## Written task A
Answer these questions from the Rust module names text:
(i) What three parts make up an item's full name?
(ii) Which function is automatically allowed to use the short name of a_thing?
(iii) Until what point does a use statement let code refer to an item by its short name?
## Written task B
Copy the Rust module names text word for word from "An item's full" to "the std module.".

## Document section
★ ★ ★ ★ ★

Why did the compiler look in two places for the source code of module_b? This allows us to be more flexible in how we lay out our directory structure for our program's source code.
In the A module as a section of a file section, the a_second_thing function is part of the same module as a_thing, so it's automatically allowed to use the short version of the other function's name to refer to it. However, code outside of the module needs to use the full name to refer to items inside the module. There are two ways this can be done. It can either be done directly, which is a good choice if we don't expect to be referring to the item often, or we can tell Rust that we want to use the short name for an item in a different module, which is a good choice if we're going to be using that item often in our code.
An item's full name consists of the module name, a :: symbol, and then the item's short name. If we have several layers of modules that we need to get through before we find the item we want, we list those modules' names in order, with a :: between each name. For example, we might refer to std::path::Path to get the Path item from the path module of the std module.
We can use the full name anywhere and be completely unambiguous as to what item we're talking about.
We can also use the use keyword to tell Rust that we want to refer to an item in a different module by its short name. This is done by just writing use followed by the full name of the item we want to use. For example, use std::path::Path; allows us to use just the short name for that item (Path in this example) in the following instructions, until we come to the } that closes the section of code where our use keyword was written (or we come to the end of the module file, which amounts to the same thing).

★ ★ ★ ★ ★

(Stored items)
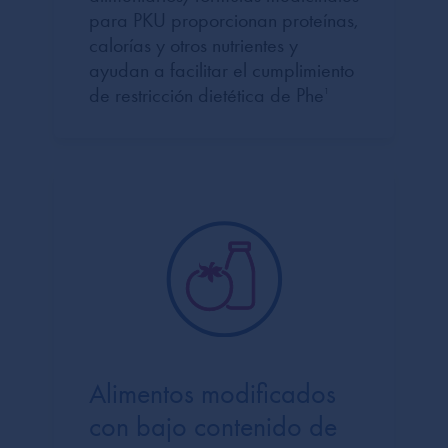
para PKU proporcionan proteínas,
calorías y otros nutrientes y
ayudan a facilitar el cumplimiento
de restricción dietética de Phe
1
Alimentos modificados
con bajo contenido de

★ ★ ★ ★ ★

## Expected output A
(i) The module name, a :: symbol, and the item's short name.
(ii) The a_second_thing function.
(iii) Until the } that closes the section of code where the use keyword was written, or the end of the module file.

## Expected output B
An item's full name consists of the module name, a :: symbol, and then the item's short name. If we have several layers of modules that we need to get through before we find the item we want, we list those modules' names in order, with a :: between each name. For example, we might refer to std::path::Path to get the Path item from the path module of the std module.